A new mini-model called TRM shows that recursive reasoning with tiny networks can outperform large language models on tasks like Sudoku and the ARC-AGI test - using only a fraction of the compute power.
Researchers at Samsung SAIL Montreal introduced the "Tiny Recursive Model" (TRM), a compact design that outperforms large models such as o3-mini and Gemini 2.5 Pro on complex reasoning tasks, despite having just seven million parameters. By comparison, the smallest language models typically range from 3 to 7 billion parameters.
According to the study "Less is More: Recursive Reasoning with Tiny Networks," TRM reaches 45 percent on ARC-AGI-1 and 8 percent on ARC-AGI-2, outperforming much larger models including o3-mini-high (3.0 percent on ARC-AGI-2), Gemini 2.5 Pro (4.9 percent), DeepSeek R1 (1.3 percent), and Claude 3.7 (0.7 percent). The authors say TRM achieves this with less than 0.01 percent of the parameters used in most large models. More specialized systems such as Grok-4-thinking (16.0 percent) and Grok-4-Heavy (29.4 percent) still lead the pack.

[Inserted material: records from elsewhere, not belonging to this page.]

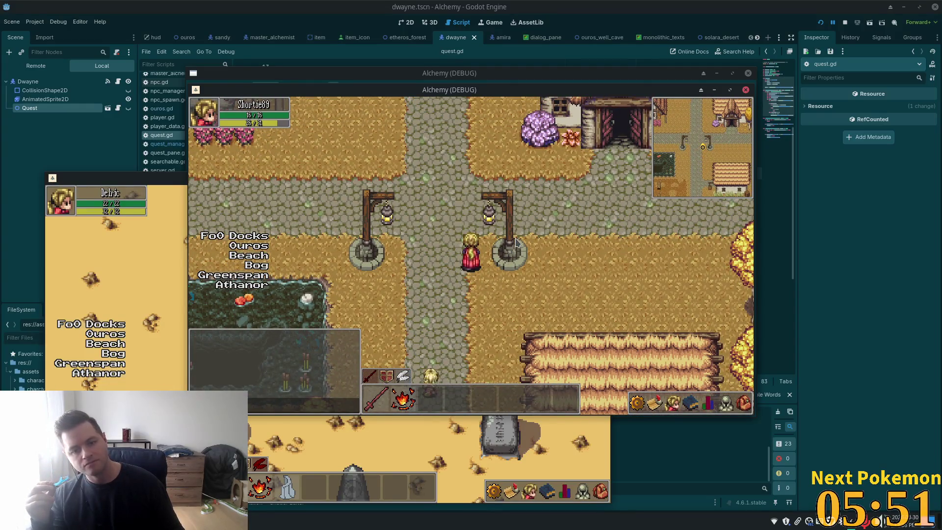
key("Up")
key("Right")
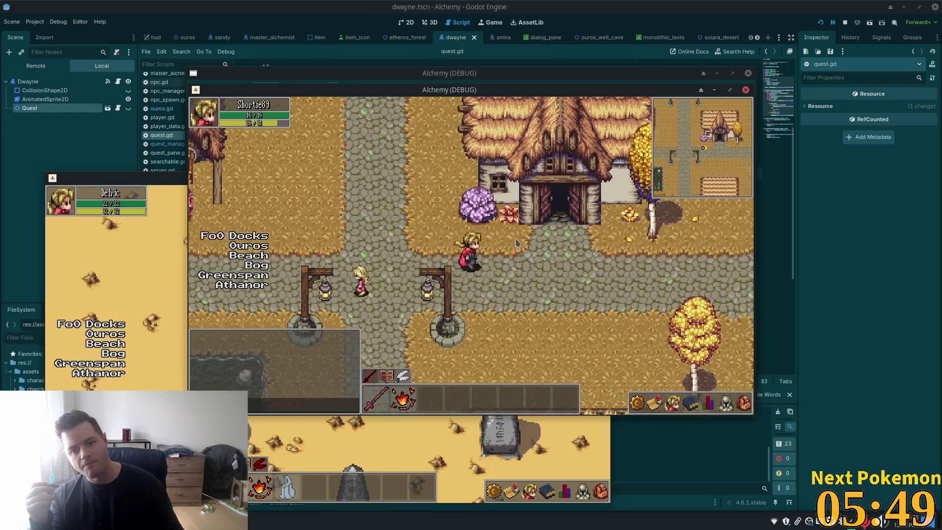
key("Right")
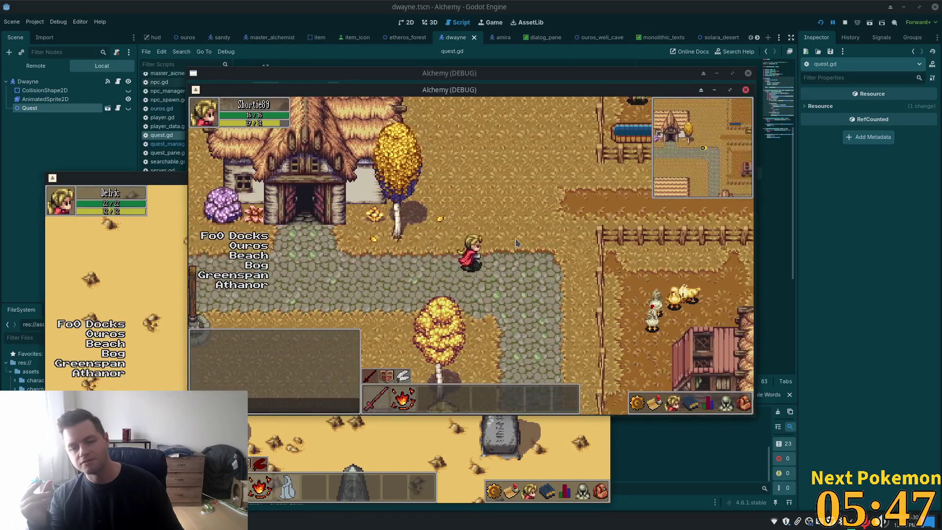
key("Right")
key("Up")
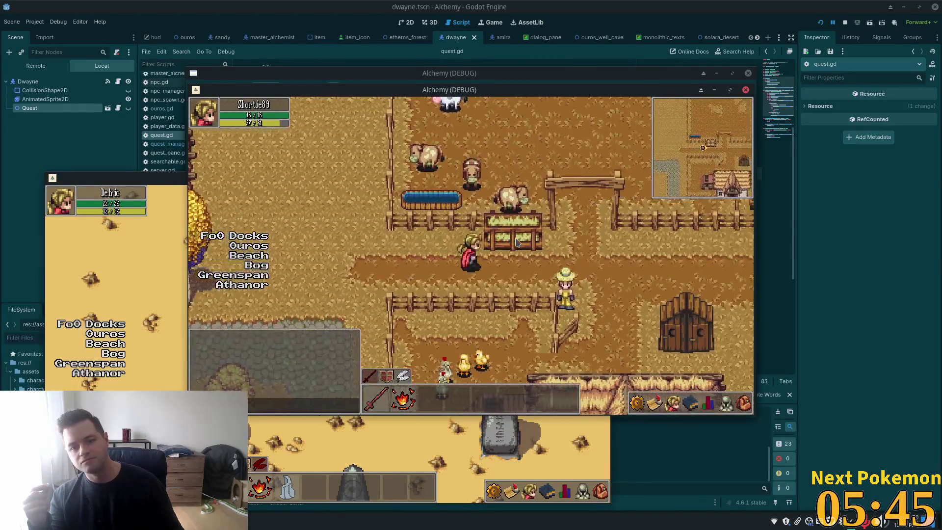
key("Up")
key("Left")
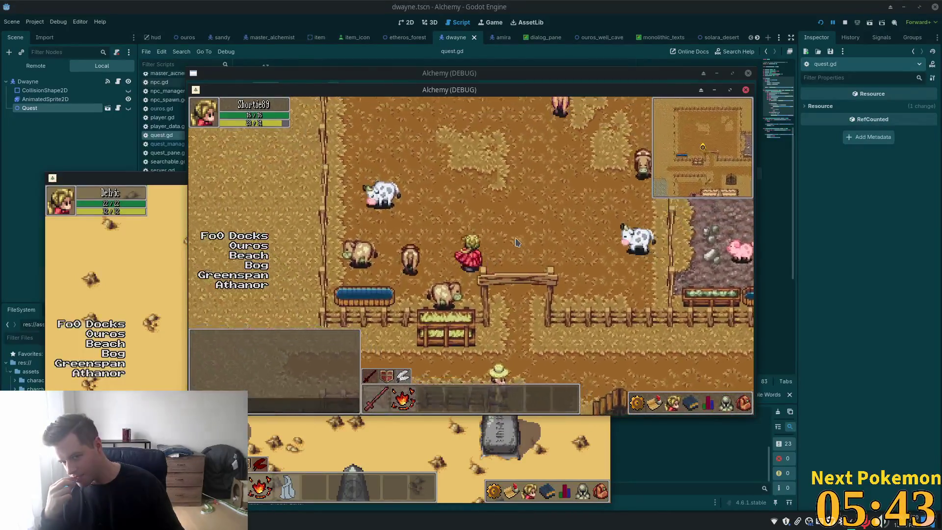
key("Up")
key("Right")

In other benchmarks, TRM boosted test accuracy on Sudoku-Extreme from 55.0 to 87.4 percent and on Maze-Hard from 74.5 to 85.3 percent compared to the "Hierarchical Reasoning Model" that inspired its design.
Small model, big impact
TRM functions like a tight, repeating correction loop. It maintains two pieces of short-term memory: the current solution ("y") and a sort of scratchpad for intermediate steps ("z"). At each stage, the model updates this scratchpad by reviewing the task, its current solution, and its prior notes, then produces an improved output based on that information.
This loop runs multiple times, gradually refining earlier mistakes without requiring a massive model or lengthy chains of reasoning. The researchers say a small network with only a few million parameters is enough to make this process work.
During training, TRM receives step-by-step feedback and learns to estimate a stop probability, preventing unnecessary iterations. Depending on the task, it uses either simple MLPs (for fixed-size grids like Sudoku) or self-attention (for larger structures such as ARC-AGI).
What the results do - and don't - mean
TRM demonstrates that small, targeted models can be extremely efficient on narrow, structured reasoning tasks. It improves its answers incrementally and benefits greatly from data augmentation. The paper also emphasizes that architecture choices - such as preferring MLPs over attention for smaller grids - depend on the dataset, and TRM consistently beats larger general-purpose systems in those scenarios.
However, the findings don't imply that large language models are obsolete as a path toward more general capabilities. TRM operates within well-defined grid problems and it isn't suited for open-ended, text-based, or multimodal tasks since it’s not a generative system.
Instead, it represents a promising building block for reasoning tasks, not a replacement for transformer-based language models. Further experiments adapting TRM to new domains are already underway and could expand its potential applications.
Independent replication and tests using the private ARC-AGI datasets from the ARC Institute are still pending.